La route aux chansons
Ecrit dans : On remet ça
Je ne me suis jamais vraiment sérieusement intéressé aux chansons tant j’en ai entendues qui ne valaient même pas la peine d’être conçues, écrites, interprétées et encore moins écoutées. D’ailleurs, j’ai toujours considéré la chanson comme un art mineur tout juste bon à entretenir ce sentiment qu’éprouvent les adolescents boutonneux et qui s’appelle l’amour.

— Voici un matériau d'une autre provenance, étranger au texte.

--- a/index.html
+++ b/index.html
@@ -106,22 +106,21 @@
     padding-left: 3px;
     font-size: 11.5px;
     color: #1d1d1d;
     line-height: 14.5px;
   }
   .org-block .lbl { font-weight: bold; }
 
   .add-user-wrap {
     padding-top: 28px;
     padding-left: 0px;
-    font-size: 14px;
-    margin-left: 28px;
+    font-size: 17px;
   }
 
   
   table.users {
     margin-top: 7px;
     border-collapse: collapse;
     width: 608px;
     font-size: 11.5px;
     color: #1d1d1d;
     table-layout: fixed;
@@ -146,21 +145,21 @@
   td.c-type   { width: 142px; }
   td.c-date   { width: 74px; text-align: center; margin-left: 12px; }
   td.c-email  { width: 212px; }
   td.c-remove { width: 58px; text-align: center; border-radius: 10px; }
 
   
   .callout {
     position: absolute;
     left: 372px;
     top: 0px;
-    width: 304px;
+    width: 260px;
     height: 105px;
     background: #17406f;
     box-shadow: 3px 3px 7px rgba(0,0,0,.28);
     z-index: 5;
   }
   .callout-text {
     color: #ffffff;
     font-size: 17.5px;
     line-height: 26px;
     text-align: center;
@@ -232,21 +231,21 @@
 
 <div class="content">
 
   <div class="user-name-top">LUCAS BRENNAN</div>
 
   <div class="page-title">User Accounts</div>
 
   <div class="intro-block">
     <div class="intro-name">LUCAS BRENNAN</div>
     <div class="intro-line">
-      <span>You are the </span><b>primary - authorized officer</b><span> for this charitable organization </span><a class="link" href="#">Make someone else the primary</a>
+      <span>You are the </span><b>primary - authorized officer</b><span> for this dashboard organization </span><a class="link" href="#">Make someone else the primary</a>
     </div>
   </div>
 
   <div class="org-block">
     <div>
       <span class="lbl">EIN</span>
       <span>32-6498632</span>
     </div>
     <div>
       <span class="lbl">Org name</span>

Evidemment, c’est un art qui a permis à des chantres bêlants de se faire une grosse galette en attirant les foules. C’est simple, la chanson était pour moi comme le football. Une simple occupation pour le populo. Cela dura jusqu’au jour où on me demanda de faire une dissertation sur l’art poétique dans la chanson. Je demeurai perplexe devant un sujet qui m’était étranger: je ne voyais guère de poésie dans les gueulantes de chanteurs dont le nom se limite souvent à un seul prénom et qui agitent leurs charmes physiques comme arguments de leur talent.
Le hasard me fit heureusement rencontrer un monsieur d’un certain âge. Je lui fis part de ma perplexité et, sans hésiter un instant, me dit: Mon fils, la chanson est un art comme un autre. Elle comporte des thèmes et des formes variées. Il y a de belles et de moins belles chansons. C’est tout. Je te conseille, au lieu de t’égarer dans les analyses de thèmes, de styles de tel ou tel poète, d’expliquer la découverte que j’ai fait moi-même, après avoir écouté quarante années durant, toutes sortes de chansons.

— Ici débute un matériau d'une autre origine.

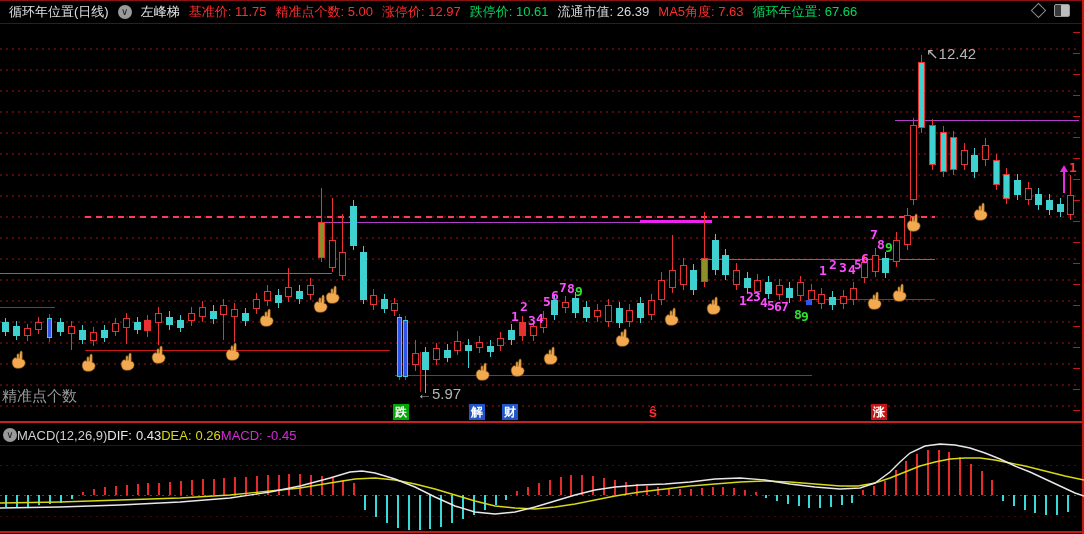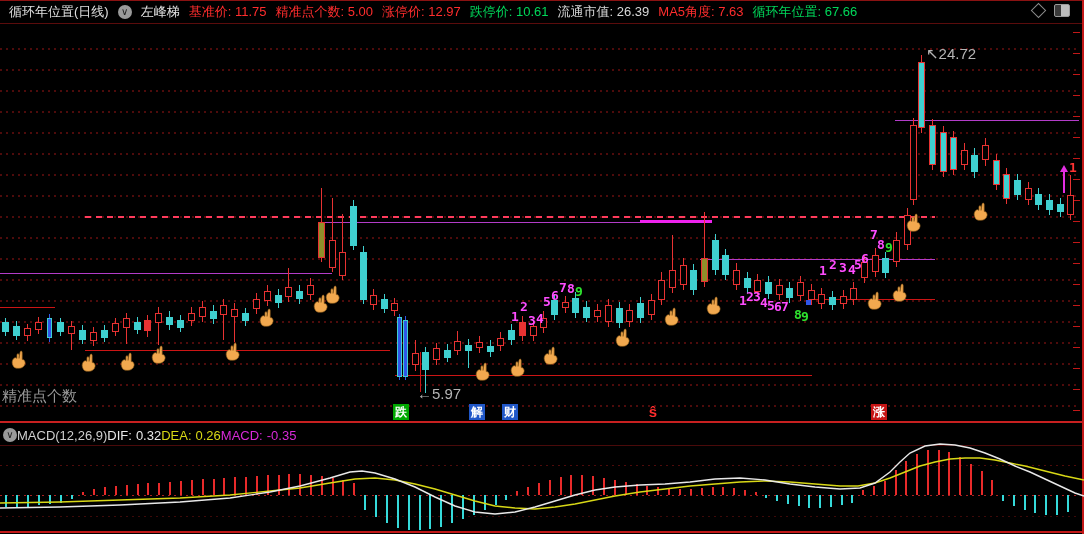--- a/index.html
+++ b/index.html
@@ -398,21 +398,21 @@
     <div class="seq" style="left: 819px; top: 263px; color: rgb(255, 76, 255);">1</div>
     <div class="seq" style="left: 829px; top: 257px; color: rgb(255, 76, 255);">2</div>
     <div class="seq" style="left: 839px; top: 260px; color: rgb(255, 76, 255);">3</div>
     <div class="seq" style="left: 848px; top: 262px; color: rgb(255, 76, 255);">4</div>
     <div class="seq" style="left: 854px; top: 257px; color: rgb(255, 76, 255);">5</div>
     <div class="seq" style="left: 861px; top: 251px; color: rgb(255, 76, 255);">6</div>
     <div class="seq" style="left: 870px; top: 227px; color: rgb(255, 76, 255);">7</div>
     <div class="seq" style="left: 877px; top: 237px; color: rgb(255, 76, 255);">8</div>
     <div class="seq" style="left: 885px; top: 240px; color: rgb(46, 226, 46);">9</div>
     <div class="seq" style="left: 1069px; top: 160px; color: rgb(255, 51, 51);">1</div>
-    <div class="pricelabel" style="left: 926px; top: 45px;">↖24.72</div>
+    <div class="pricelabel" style="left: 926px; top: 45px;">↖12.42</div>
     <div class="pricelabel" style="left: 417px; top: 385px;">←5.97</div>
     <div class="body" style="left: 806px; top: 300px; width: 5px; height: 5px; background: rgb(47, 85, 232);"></div>
     <div class="arrow-up" style="left: 1060px; top: 165px;"></div>
     <div class="arrow-stem" style="left: 1063px; top: 171px; height: 22px;"></div>
     <div class="bmarker" style="left: 393px; background: rgb(0, 168, 0); color: rgb(255, 255, 255);">跌</div>
     <div class="bmarker" style="left: 469px; background: rgb(32, 87, 200); color: rgb(255, 255, 255);">解</div>
     <div class="bmarker" style="left: 502px; background: rgb(32, 87, 200); color: rgb(255, 255, 255);">财</div>
     <div class="bmarker" style="left: 645px; background: transparent; color: rgb(255, 45, 45); font-size: 15px;">ŝ</div>
     <div class="bmarker" style="left: 871px; background: rgb(199, 21, 21); color: rgb(255, 255, 255);">涨</div>
     <div class="macd-dotline" style="top: 465px; background: repeating-linear-gradient(90deg, rgb(78, 11, 11) 0px, rgb(78, 11, 11) 2px, transparent 2px, transparent 6px);"></div>
@@ -522,18 +522,18 @@
       <polyline points="0,508 60,507 120,505 180,502 230,498 270,492 300,486 330,478 350,472 362,471 375,473 395,479 415,487 435,497 455,506 475,512 495,514 515,512 535,507 555,501 575,495 595,490 615,487 640,485 665,484 690,482 715,479 740,478 765,480 790,484 815,487 840,489 860,488 875,483 890,472 900,462 910,453 925,446 940,444 955,445 970,448 985,453 1000,459 1015,466 1030,472 1045,479 1060,486 1075,493 1084,496" fill="none" stroke="#e8e8e8" stroke-width="1.4"></polyline>
     </svg>
   </div>
 
 <div id="watermark">精准点个数</div>
 
 <div id="macd-label-row">
   <span class="circle-icon" style="margin-left:3px">∨</span>
   <span class="sp" style="color:#cfcfcf">MACD(12,26,9)</span>
   <span class="sp" style="color:#e8e8e8">DIF:</span>
-  <span style="color:#e8e8e8;margin-left:4px">0.32</span>
+  <span style="color:#e8e8e8;margin-left:4px">0.43</span>
   <span class="sp" style="color:#d8d816">DEA:</span>
   <span style="color:#d8d816;margin-left:4px">0.26</span>
   <span class="sp" style="color:#d82ad8">MACD:</span>
-  <span style="color:#d82ad8;margin-left:4px">-0.35</span>
+  <span style="color:#d82ad8;margin-left:4px">-0.45</span>
 </div>
 
 </body></html>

Figure-toi que je me suis aperçu que deux chanteurs que tout sépare, les générations, la langue et l’engagement ont tous deux adopté la même recette pour composer deux chansons différentes: il s’agit de Brassens et de Matoub Lounès. Brassens qui est un anarchiste convaincu et qui ne s’est jamais politiquement engagé (il a d’ailleurs fait une chanson contre et qui a pour titre Mourir pour des idées) a voulu, dans la chanson intitulée La Route aux 4 chansons, montrer que les valeurs ont changé et que l’amour n’était plus ce qu’il était tant il a été dénaturé par la vénalité des anciennes et célèbres amoureuses.
Il a pris quatre chansons populaires du vieux répertoire français et les a adaptées: Il s’agit de La Marjolaine, Le Pont d’Avignon, Dans les prisons de Nantes et enfin la célèbre chanson Auprès de ma blonde que connaissent tous les francophones, de Dunkerque à Tamanrasset.
Maâtoub a fait mieux: il a fait une chanson politique sans émettre un seul slogan. Mieux: il a énuméré les victimes de la pensée unique sans citer le nom d’une seule personne. Et pourtant, tout le monde a reconnu les victimes du parti unique. Certes, il n’a pas pris la route de Dijon comme Brassens mais celle de Michelet où tout le monde lui a parlé de «celui» qui a été banni, puis il a visité les Aït-Iraten et là , il a trouvé que la colère des gens d’Azouza ne s’est pas apaisée puis enfin, il a été à Dra-El-Mizan où les gens n’ont pas oublié «l’affaire de l’Allemagne. Voilà du grand art, mon fils»
Et il reprit sa pipe, les yeux fixés au loin.